EXERCISE DIRECTIONS » Go through the data and report how many lines include the word "middle", giving only the number.

GIVEN ENTRIES »

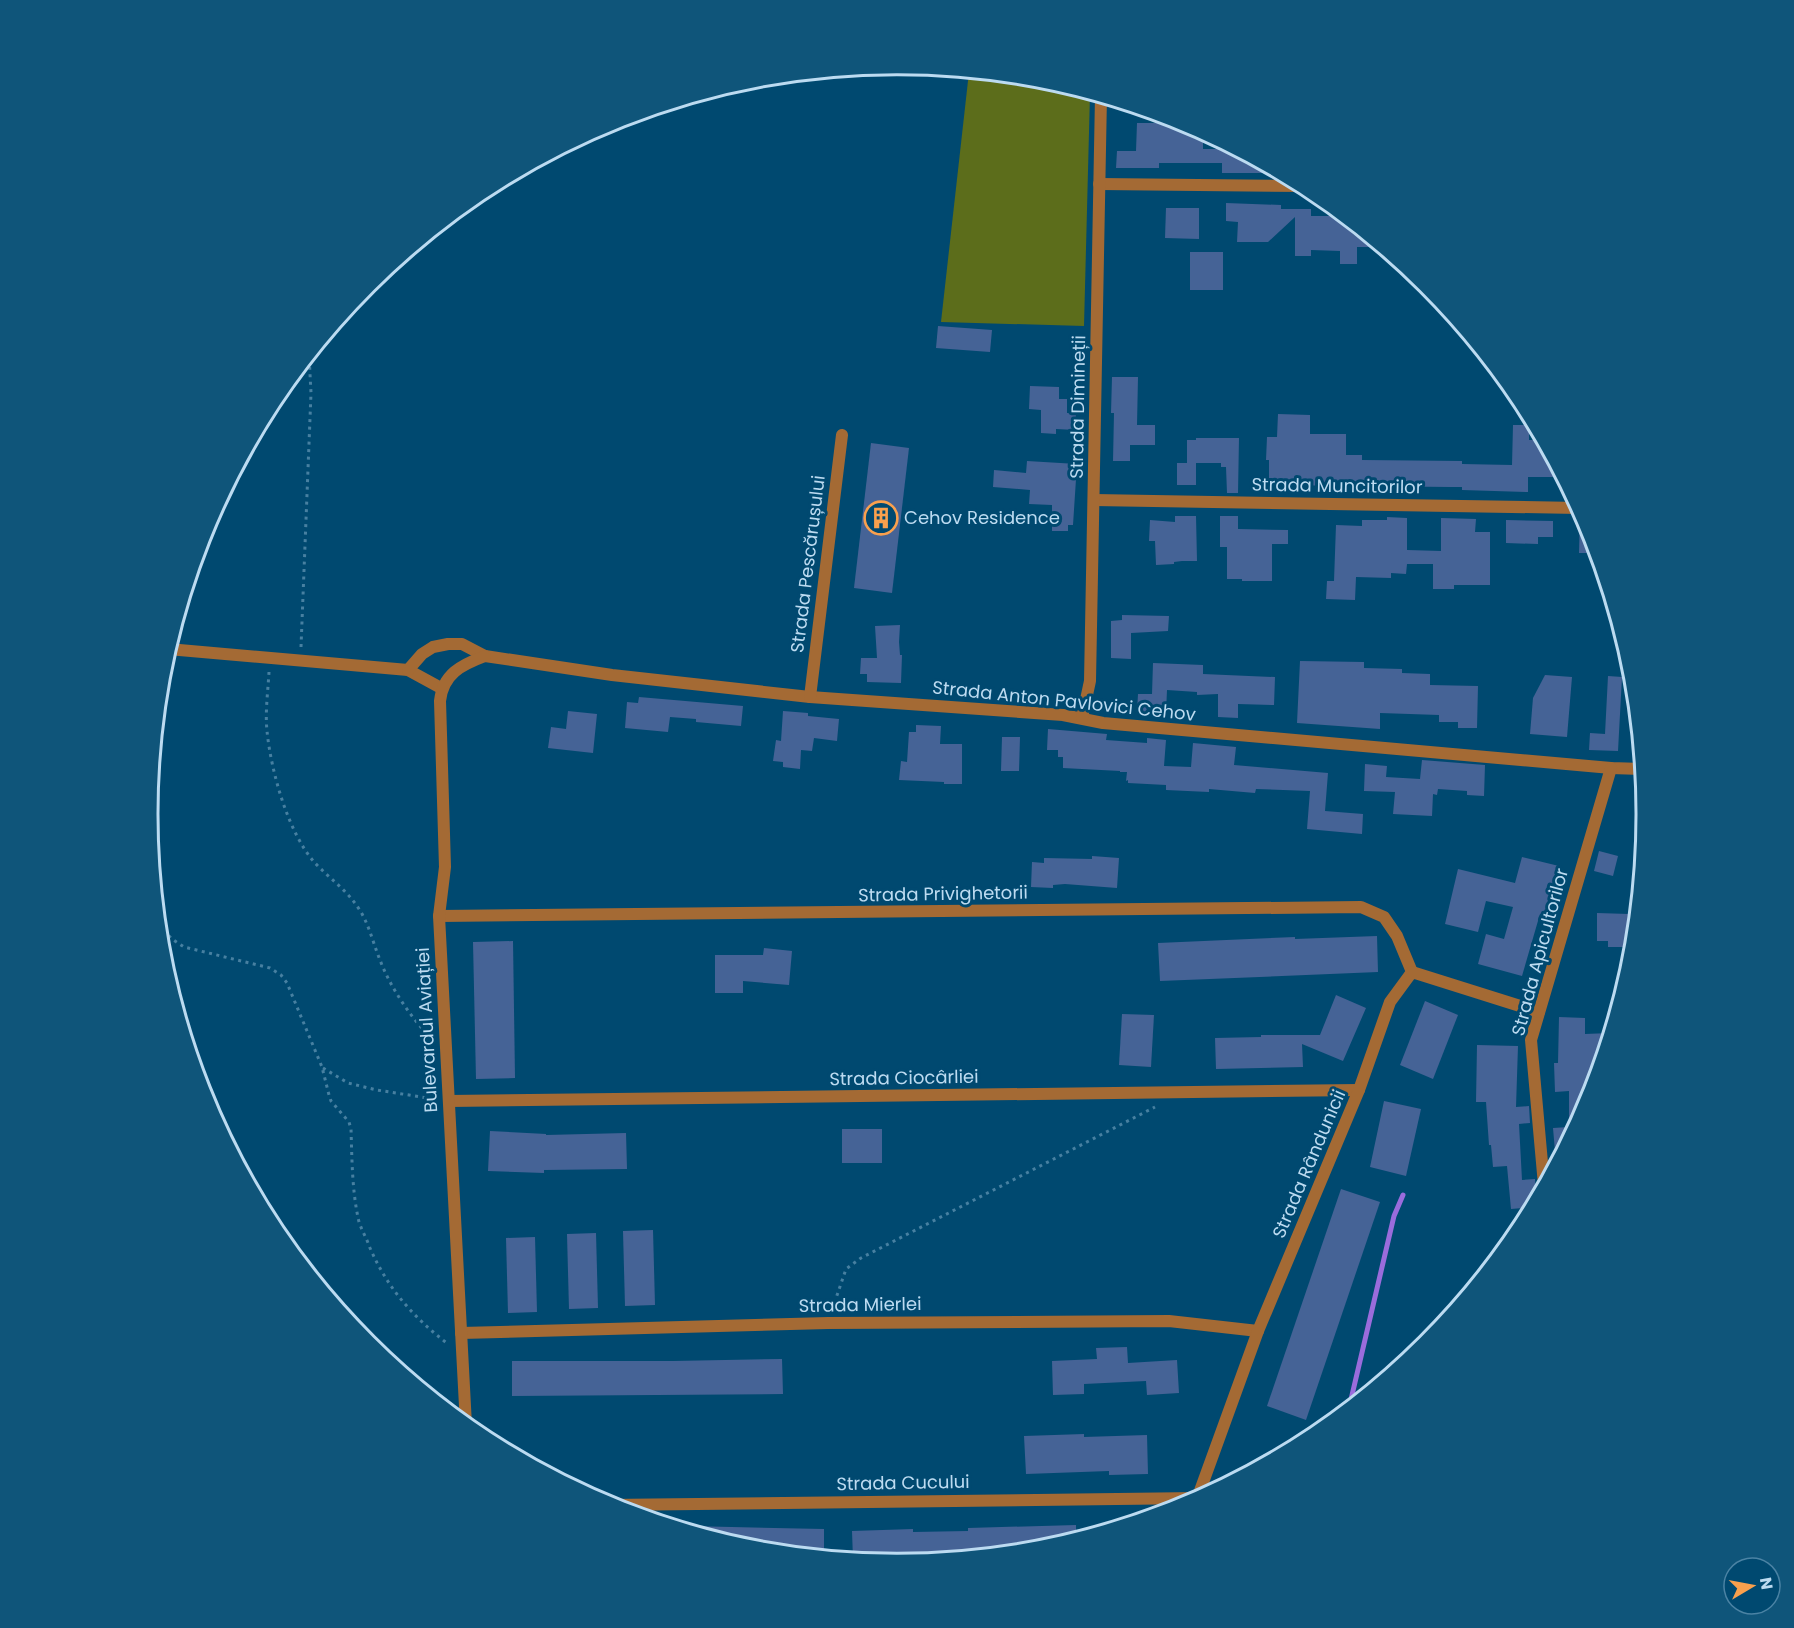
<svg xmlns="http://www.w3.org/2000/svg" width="1794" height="1628" viewBox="0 0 1794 1628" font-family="Poppins,sans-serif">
	<rect width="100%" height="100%" fill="#004970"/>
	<path fill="#5c6d1b" d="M969 72 1044 79 1090 93 1084 326 941 322Z"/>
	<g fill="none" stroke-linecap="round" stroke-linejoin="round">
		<path stroke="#9a6cdc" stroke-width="5" d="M1349 1408 1394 1216 1403 1195"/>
	</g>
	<g fill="#456396">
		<path d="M1137 123H1187L1203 132V149H1235L1280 173H1222V163H1159V168H1116L1117 151H1136Z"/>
		<path d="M1226 203 1281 205V209H1311V216H1345L1382 247H1357V264H1340V251L1311 250V256H1295V217L1268 242H1237L1238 222 1226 221Z"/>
		<path d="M1166 208H1199V239L1165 238Z"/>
		<rect x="1190" y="252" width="33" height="38"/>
		<path d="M938 326 992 330 990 352 936 348Z"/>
		<path d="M1112 377H1138L1137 425H1155V445H1130V461H1113L1114 413H1111Z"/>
		<path d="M1030 386 1059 387V399H1067V413H1076L1075 430 1056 429V434L1041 433V410L1029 409Z"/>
		<path d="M1278 414 1310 415V434H1346V455H1362V460L1462 461V464L1512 465 1513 425H1529V440H1543L1563 477H1528V492L1462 490V487H1450L1269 485V460H1266L1267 437H1277Z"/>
		<path d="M1196 438H1239L1238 493H1227L1226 467H1221V463H1196V485H1177V463H1187V440H1196Z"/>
		<path d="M871 443 909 448 892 593 854 588Z"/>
		<path d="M1027 461 1077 464 1073 525H1068V531H1052V505L1029 504 1030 490 993 487 994 470 1026 473Z"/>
		<path d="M1583 515 1593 537 1592 553H1579L1580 516Z"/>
		<path d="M1175 516H1196L1197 561H1182L1174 562V564L1156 565 1155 541H1149L1150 520 1175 522Z"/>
		<path d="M1220 516H1238V529L1288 530V544H1272V581H1242V579H1227V547H1220Z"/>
		<path d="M1387 517 1407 518V550L1441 551V518L1476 519 1475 532H1490V585H1454V589H1433V564H1407L1406 574 1391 573V578L1356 577 1355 600 1326 599 1327 581H1334L1336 525 1362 526V520H1387Z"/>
		<path d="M1506 520 1553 521V537H1538V544L1506 543Z"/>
		<path d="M1122 615 1169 616 1168 631 1131 633V659L1111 658V621L1122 620Z"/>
		<path d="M900 625 899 642 900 655H902L901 683 867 682V674H860L861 658H877L875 626Z"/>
		<path d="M1300 661 1364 662V668L1402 669V673L1430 674V685L1478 686 1477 728H1458V722H1439V715L1380 713V729L1297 723Z"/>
		<path d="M1153 663 1203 665V674L1275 677 1274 705 1238 704V718L1218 717V694L1197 695V692L1167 690 1166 713 1137 712 1138 694H1152Z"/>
		<path d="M1545 675 1572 677 1567 737 1530 734 1533 698Z"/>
		<path d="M1608 676 1622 677 1618 751 1589 750 1590 733 1605 734Z"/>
		<path d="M639 697 743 706 741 726 696 722V719L670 717 668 732 625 728 627 702 638 703Z"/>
		<path d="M568 711 597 714 593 753 548 748 551 727 566 729Z"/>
		<path d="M783 711 808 713V716L839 719 837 741 814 738 812 751 801 750 800 769 783 767V762L773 761 776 740 781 741Z"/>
		<path d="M916 725 941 726 940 744H962V784H944V782L899 780 901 761 907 762 909 732H916Z"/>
		<path d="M1048 729 1107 734 1106 740 1147 743V738L1166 740 1164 766 1191 767 1193 743 1236 747 1234 765 1328 773 1325 811 1363 814 1362 834 1307 829 1310 791 1256 789 1255 793 1209 789V792L1166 790V785L1128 783V780L1126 781 1127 772H1120V771L1063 768V757H1058V750H1047Z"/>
		<path d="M1002 737H1020L1019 771H1001Z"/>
		<path d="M1422 760 1485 765 1484 796 1467 795V791L1438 789 1437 795 1433 794 1432 816 1393 814 1395 792 1364 791 1365 764 1387 766 1386 777 1420 779Z"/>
		<path d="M1599 851 1618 856 1613 876 1594 871Z"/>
		<path d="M1092 856 1119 858 1117 888 1065 884 1053 885V888L1031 887 1032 862 1044 863V858L1092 859Z"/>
		<path d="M1522 857 1559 866 1547 916 1540 914 1522 976 1478 964 1486 934 1504 939 1513 907 1486 901 1478 932 1445 924 1458 869 1515 883Z"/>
		<path d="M1597 913 1629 914V947H1608V941H1597Z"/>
		<path d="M1377 936 1378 972 1160 981 1158 943 1295 937V939Z"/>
		<path d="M513 941 515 1078 476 1079 473 942Z"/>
		<path d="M764 948 792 951 789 985 743 981V993H715V955H763Z"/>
		<path d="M1336 995 1366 1008 1343 1061 1302 1044 1303 1067 1216 1069 1215 1038 1261 1037V1035H1320Z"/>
		<path d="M1425 1001 1458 1015 1433 1079 1400 1065Z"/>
		<path d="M1122 1014 1154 1015 1151 1067 1119 1065Z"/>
		<path d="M1559 1017 1585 1018V1034L1610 1033 1589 1101 1556 1163 1553 1128 1569 1127V1091L1555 1092 1554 1063H1558Z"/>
		<path d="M1477 1045 1518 1046 1516 1107 1529 1106 1530 1123 1519 1124 1522 1180 1535 1179 1536 1200 1533 1207 1511 1209 1507 1166 1493 1167 1491 1145H1489L1486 1102H1476Z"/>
		<path d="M1384 1101 1421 1109 1406 1176 1370 1167Z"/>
		<rect x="842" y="1129" width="40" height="34"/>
		<path d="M490 1131 546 1134V1135L626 1133 627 1169 544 1170V1173L488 1171Z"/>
		<path d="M1341 1189 1380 1202 1306 1420 1267 1406Z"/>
		<path d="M653 1230 655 1305 625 1306 623 1231Z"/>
		<path d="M596 1233 598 1308 569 1309 567 1234Z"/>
		<path d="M535 1237 537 1312 508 1313 506 1238Z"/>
		<path d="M1127 1347 1128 1363 1177 1360 1179 1393 1147 1395 1146 1381 1084 1384V1394L1053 1395 1052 1361 1097 1359 1096 1348Z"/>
		<path d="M782 1359 783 1394 512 1396V1361H673Z"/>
		<path d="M1084 1434V1437L1147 1435 1148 1474 1109 1475V1471L1026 1474 1024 1436Z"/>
		<path d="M1076 1525V1539L1043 1549 897 1563 853 1559 852 1531 913 1529V1532L968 1531V1528Z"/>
		<path d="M688 1526 824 1529V1556L750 1549 688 1530Z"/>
	</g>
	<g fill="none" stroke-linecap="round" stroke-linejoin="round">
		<g stroke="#4780a1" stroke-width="3" stroke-dasharray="3 4.5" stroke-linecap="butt">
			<path d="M301 647 311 393 309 355"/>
			<path d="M269 672C268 691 265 712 267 731 271 771 288 833 315 863 330 879 347 890 359 909 369 924 373 943 380 960 391 989 411 1017 432 1040"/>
			<path d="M158 925 172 939 184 947 270 968 281 975 287 983 322 1067 329 1095 331 1101 349 1122 351 1129C352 1160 352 1192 359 1222 362 1231 367 1239 370 1248 388 1289 413 1317 448 1344"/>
			<path d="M323 1068 348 1083 377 1090 434 1099"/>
			<path d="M832 1310 846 1269 861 1258 1155 1107"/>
		</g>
		<g stroke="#a46a34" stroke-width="12">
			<path d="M1099 184 1305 186"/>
			<path d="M1094 500 1579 508"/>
			<path d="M168 649 408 670 441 688"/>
			<path d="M408 670 422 654 433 647 448 644H462L485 656 612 675 810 697 1063 715 1103 723 1611 768 1642 769"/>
			<path d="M810 697 842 435"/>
			<path d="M1082 718 1090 681 1101 96"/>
			<path d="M439 916 1361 907 1384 917 1397 936 1412 972"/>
			<path d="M449 1101 1359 1090"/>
			<path d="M1544 1185 1531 1040 1611 768"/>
			<path d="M461 1333 828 1323 1169 1321 1258 1331"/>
			<path d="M466 1425 439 916 445 867 440 701C443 674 461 665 485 656"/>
			<path d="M1197 1499 1258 1331 1359 1090 1390 1002 1412 972 1539 1012"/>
			<path d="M608 1505 1198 1498"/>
		</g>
	</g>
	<defs>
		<g id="building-ring" transform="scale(1.725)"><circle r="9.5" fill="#004970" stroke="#f9a04d" stroke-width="1.5"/><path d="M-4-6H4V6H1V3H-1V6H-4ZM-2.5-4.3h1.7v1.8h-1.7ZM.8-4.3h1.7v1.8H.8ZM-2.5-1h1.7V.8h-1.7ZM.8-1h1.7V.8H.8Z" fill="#f9a04d"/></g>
	</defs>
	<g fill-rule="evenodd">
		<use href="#building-ring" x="881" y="518"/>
	</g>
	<g text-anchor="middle" stroke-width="6" stroke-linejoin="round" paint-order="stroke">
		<g font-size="18" fill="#bcdbf1" stroke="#004970">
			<text transform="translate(1078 407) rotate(-89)" y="6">Strada Dimineții</text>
			<text transform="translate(1337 486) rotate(1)" y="6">Strada Muncitorilor</text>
			<text transform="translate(808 564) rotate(-83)" y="6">Strada Pescărușului</text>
			<text transform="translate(1064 701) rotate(6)" y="6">Strada Anton Pavlovici Cehov</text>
			<text transform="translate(943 894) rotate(-1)" y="6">Strada Privighetorii</text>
			<text transform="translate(1540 952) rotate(-75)" y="6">Strada Apicultorilor</text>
			<text transform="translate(427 1030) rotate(-93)" y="6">Bulevardul Aviației</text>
			<text transform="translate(904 1078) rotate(-1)" y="6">Strada Ciocârliei</text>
			<text transform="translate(1309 1164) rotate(-67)" y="6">Strada Rândunicii</text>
			<text transform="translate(860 1305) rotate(-1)" y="6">Strada Mierlei</text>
			<text transform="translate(903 1483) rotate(-1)" y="6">Strada Cucului</text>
		</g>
		<g font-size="18" fill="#bcdbf1" stroke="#004970" text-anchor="start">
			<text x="904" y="524">Cehov Residence</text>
		</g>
	</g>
	<path d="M0 0H1794V1628H0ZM158 814a739 739 0 1 1 1478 0a739 739 0 1 1-1478 0Z" fill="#0f557a" fill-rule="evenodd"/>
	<path fill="none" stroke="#bcdbf1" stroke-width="3" d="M158 814a739 739 0 1 1 1478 0a739 739 0 1 1-1478 0Z"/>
	<g transform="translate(1752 1586) rotate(80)"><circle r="28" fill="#004970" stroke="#4b83a4" stroke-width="1.5"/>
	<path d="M0-4.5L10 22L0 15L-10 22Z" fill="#f9a04d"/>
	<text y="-9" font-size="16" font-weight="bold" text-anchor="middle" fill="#bcdbf1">N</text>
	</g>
</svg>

SOLUTION » 2